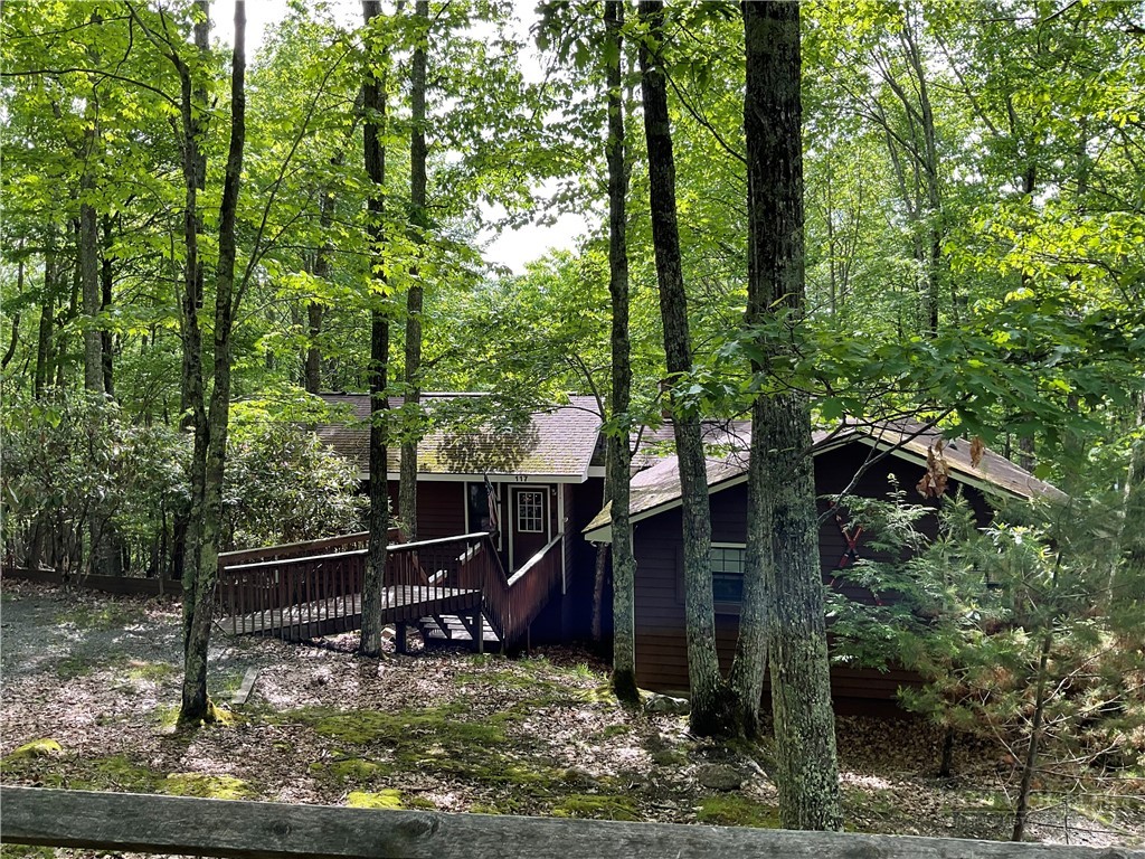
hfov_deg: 61.7
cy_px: 430
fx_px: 959
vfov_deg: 48.2
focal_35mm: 29
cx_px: 572
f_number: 1.8
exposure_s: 1/122
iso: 16
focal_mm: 3
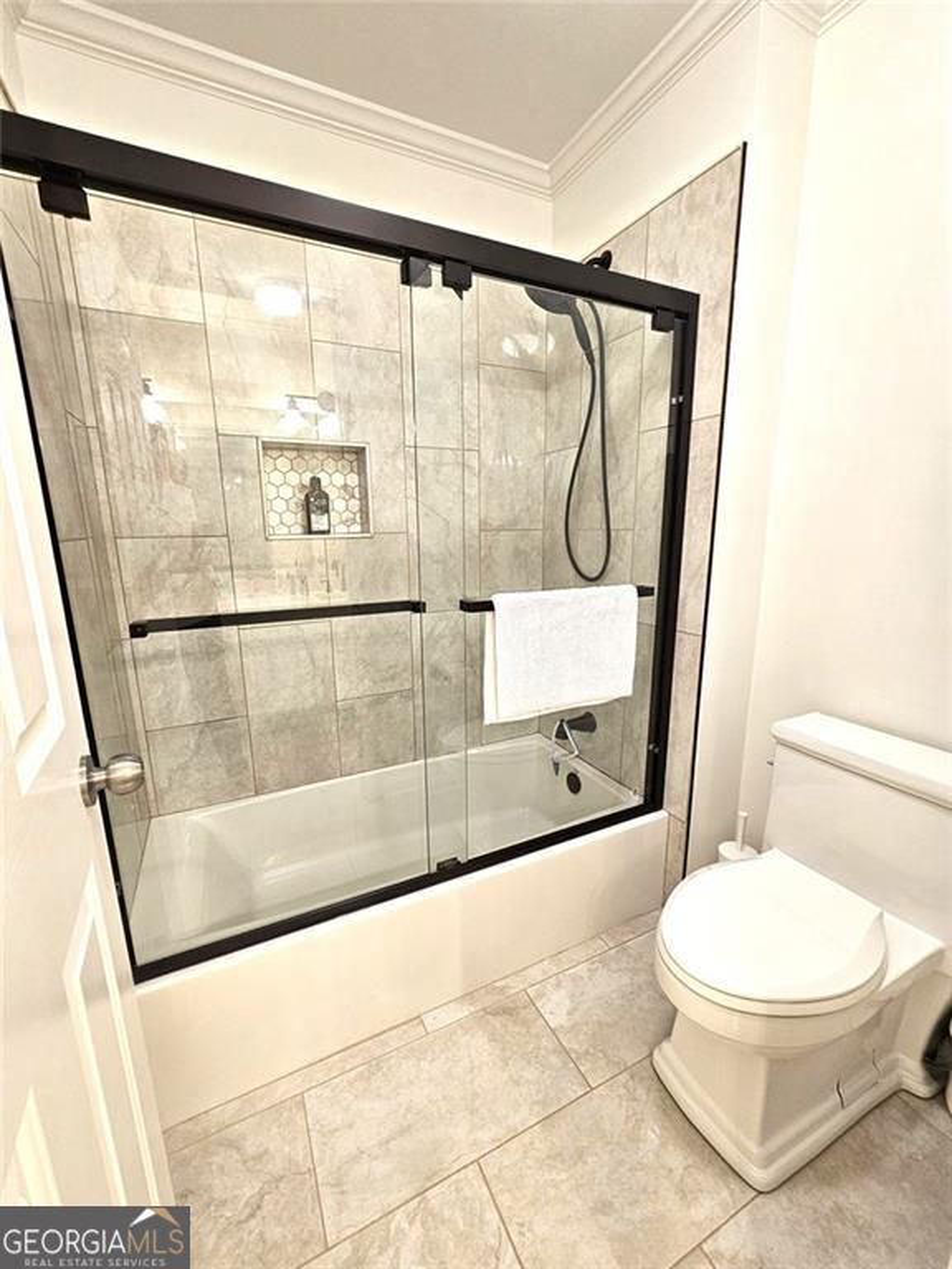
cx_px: 476
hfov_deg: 89.9
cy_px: 634
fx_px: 477
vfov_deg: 106.2
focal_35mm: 13
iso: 160
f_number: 2.2
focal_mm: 2.2
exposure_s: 1/60
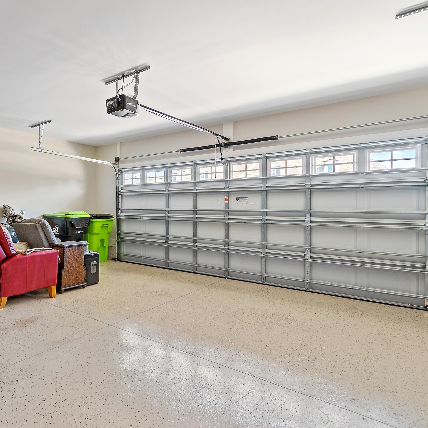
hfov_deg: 65.4
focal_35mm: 21
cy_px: 213
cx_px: 83
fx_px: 294
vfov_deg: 72.1
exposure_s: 1/2
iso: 100
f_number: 4.5
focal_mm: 10
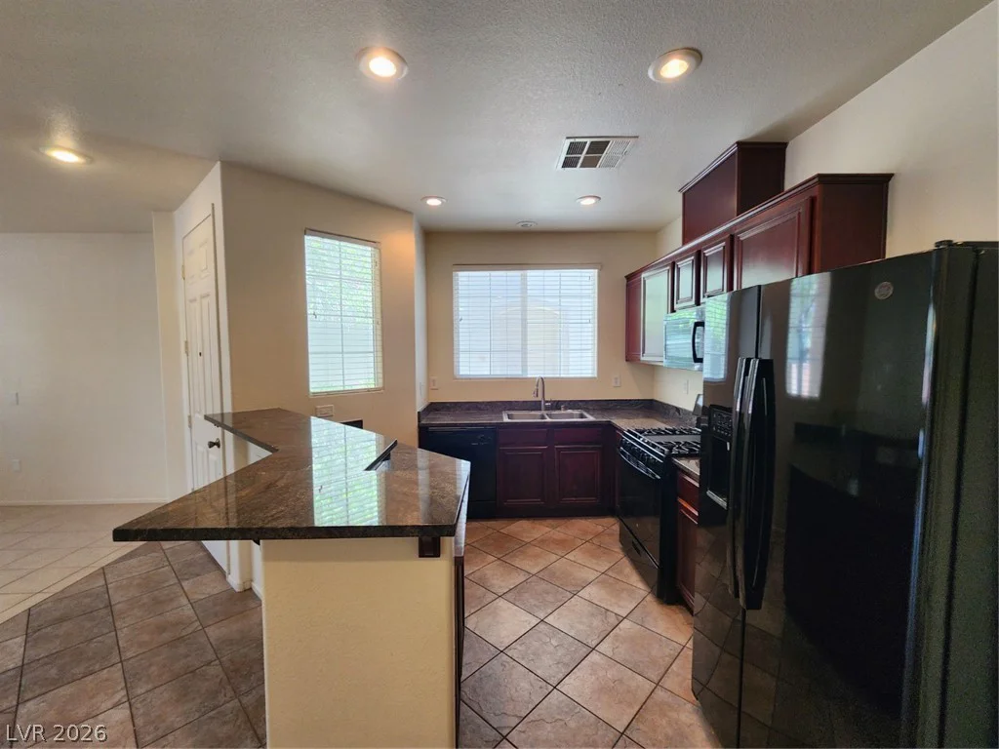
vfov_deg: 89.9
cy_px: 374
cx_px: 500
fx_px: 375
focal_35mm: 13
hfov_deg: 106.2
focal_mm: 2.2
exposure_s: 1/60
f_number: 2.2
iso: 125
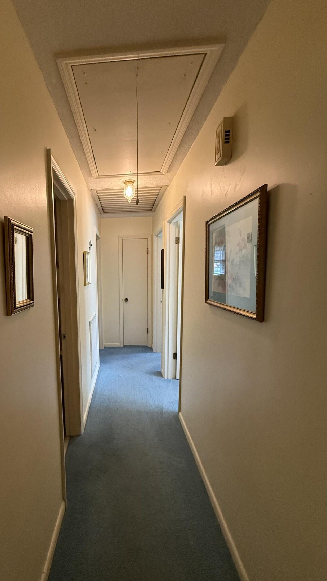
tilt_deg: -6.4
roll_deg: -0.4
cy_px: 303
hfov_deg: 65.1
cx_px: 106
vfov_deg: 99.3
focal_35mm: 16
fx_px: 247
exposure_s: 1/120
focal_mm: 2.22
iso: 400
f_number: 2.2
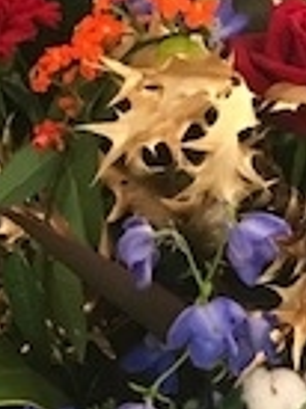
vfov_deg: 15.0
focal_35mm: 130
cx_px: 258
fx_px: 1537
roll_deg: -0.2
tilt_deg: -22.9
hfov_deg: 11.3
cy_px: 376
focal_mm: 3.99
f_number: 1.8
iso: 80
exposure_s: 1/17
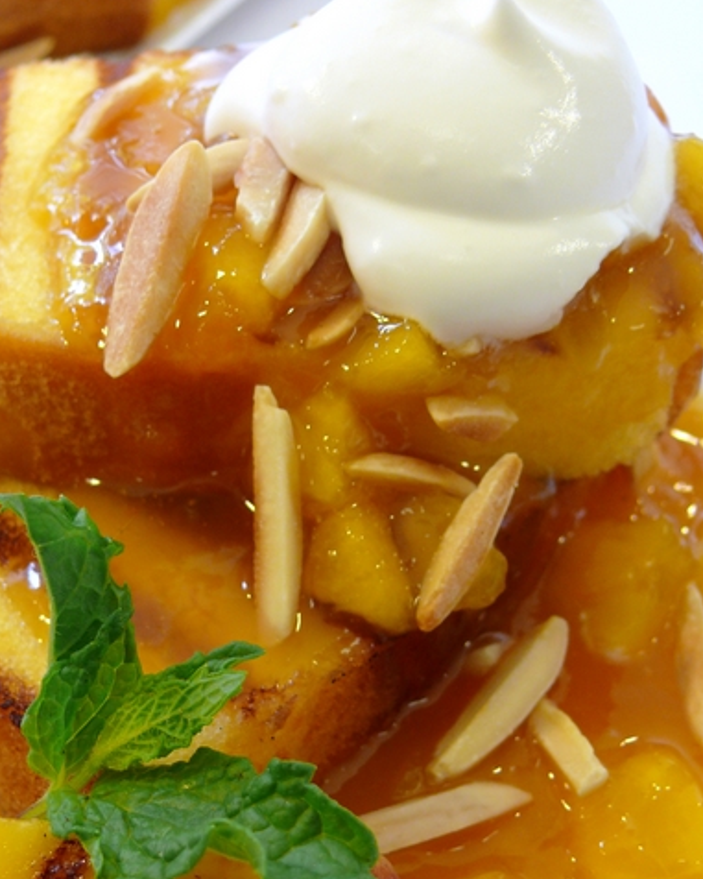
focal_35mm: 55
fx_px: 1430
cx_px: 300
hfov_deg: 27.6
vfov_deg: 33.7
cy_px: 607
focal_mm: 7.4
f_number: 2.8
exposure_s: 1/50
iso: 100
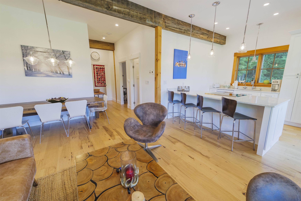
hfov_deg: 104.3
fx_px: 117
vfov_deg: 81.2
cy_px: 100
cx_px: 150
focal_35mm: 14
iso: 1250
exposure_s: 1/200
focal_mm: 14
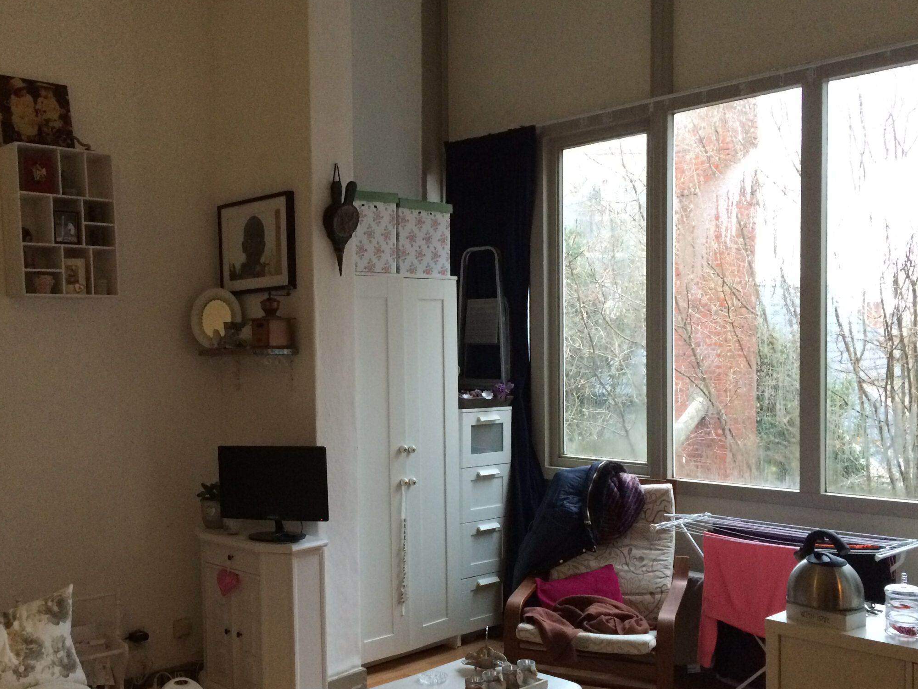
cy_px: 391
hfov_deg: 49.8
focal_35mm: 37
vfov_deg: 38.6
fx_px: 981
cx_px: 363
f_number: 2.2
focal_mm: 4.15
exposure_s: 1/30
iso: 320
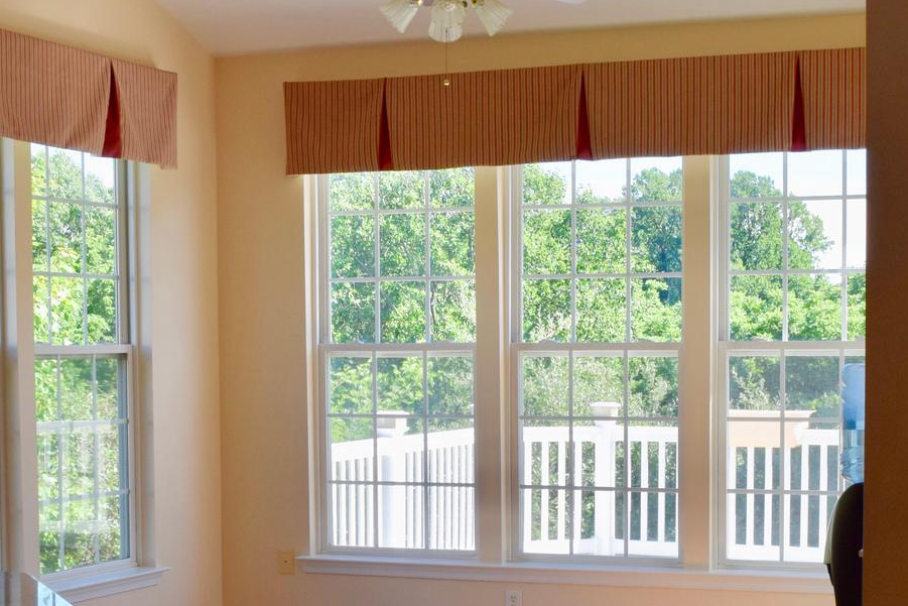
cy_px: 489
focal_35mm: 75
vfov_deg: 18.0
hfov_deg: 26.9
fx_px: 1892
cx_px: 557
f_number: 8
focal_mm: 22
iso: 320
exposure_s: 1/250
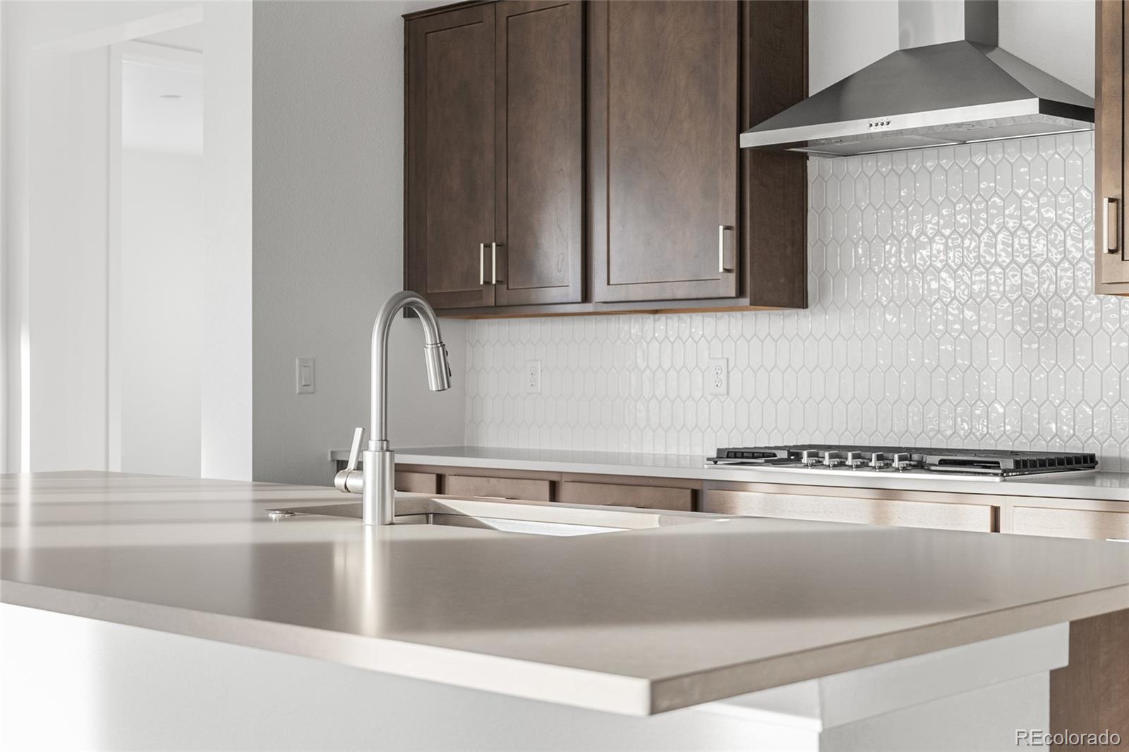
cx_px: 564
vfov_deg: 26.0
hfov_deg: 38.2
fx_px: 1630
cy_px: 376
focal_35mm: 52
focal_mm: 35
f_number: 4
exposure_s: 1/20
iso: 160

_ _ _ _

● **WHAT IS NEEDED**:
With the pictures left out, return each entry exactly as written.

● **PROBLEM SOLUTION**:
hfov_deg: 61.7
cy_px: 430
fx_px: 959
vfov_deg: 48.2
focal_35mm: 29
cx_px: 572
f_number: 1.8
exposure_s: 1/122
iso: 16
focal_mm: 3
cx_px: 476
hfov_deg: 89.9
cy_px: 634
fx_px: 477
vfov_deg: 106.2
focal_35mm: 13
iso: 160
f_number: 2.2
focal_mm: 2.2
exposure_s: 1/60
hfov_deg: 65.4
focal_35mm: 21
cy_px: 213
cx_px: 83
fx_px: 294
vfov_deg: 72.1
exposure_s: 1/2
iso: 100
f_number: 4.5
focal_mm: 10
vfov_deg: 89.9
cy_px: 374
cx_px: 500
fx_px: 375
focal_35mm: 13
hfov_deg: 106.2
focal_mm: 2.2
exposure_s: 1/60
f_number: 2.2
iso: 125
tilt_deg: -6.4
roll_deg: -0.4
cy_px: 303
hfov_deg: 65.1
cx_px: 106
vfov_deg: 99.3
focal_35mm: 16
fx_px: 247
exposure_s: 1/120
focal_mm: 2.22
iso: 400
f_number: 2.2
vfov_deg: 15.0
focal_35mm: 130
cx_px: 258
fx_px: 1537
roll_deg: -0.2
tilt_deg: -22.9
hfov_deg: 11.3
cy_px: 376
focal_mm: 3.99
f_number: 1.8
iso: 80
exposure_s: 1/17
focal_35mm: 55
fx_px: 1430
cx_px: 300
hfov_deg: 27.6
vfov_deg: 33.7
cy_px: 607
focal_mm: 7.4
f_number: 2.8
exposure_s: 1/50
iso: 100
hfov_deg: 104.3
fx_px: 117
vfov_deg: 81.2
cy_px: 100
cx_px: 150
focal_35mm: 14
iso: 1250
exposure_s: 1/200
focal_mm: 14
cy_px: 391
hfov_deg: 49.8
focal_35mm: 37
vfov_deg: 38.6
fx_px: 981
cx_px: 363
f_number: 2.2
focal_mm: 4.15
exposure_s: 1/30
iso: 320
cy_px: 489
focal_35mm: 75
vfov_deg: 18.0
hfov_deg: 26.9
fx_px: 1892
cx_px: 557
f_number: 8
focal_mm: 22
iso: 320
exposure_s: 1/250
cx_px: 564
vfov_deg: 26.0
hfov_deg: 38.2
fx_px: 1630
cy_px: 376
focal_35mm: 52
focal_mm: 35
f_number: 4
exposure_s: 1/20
iso: 160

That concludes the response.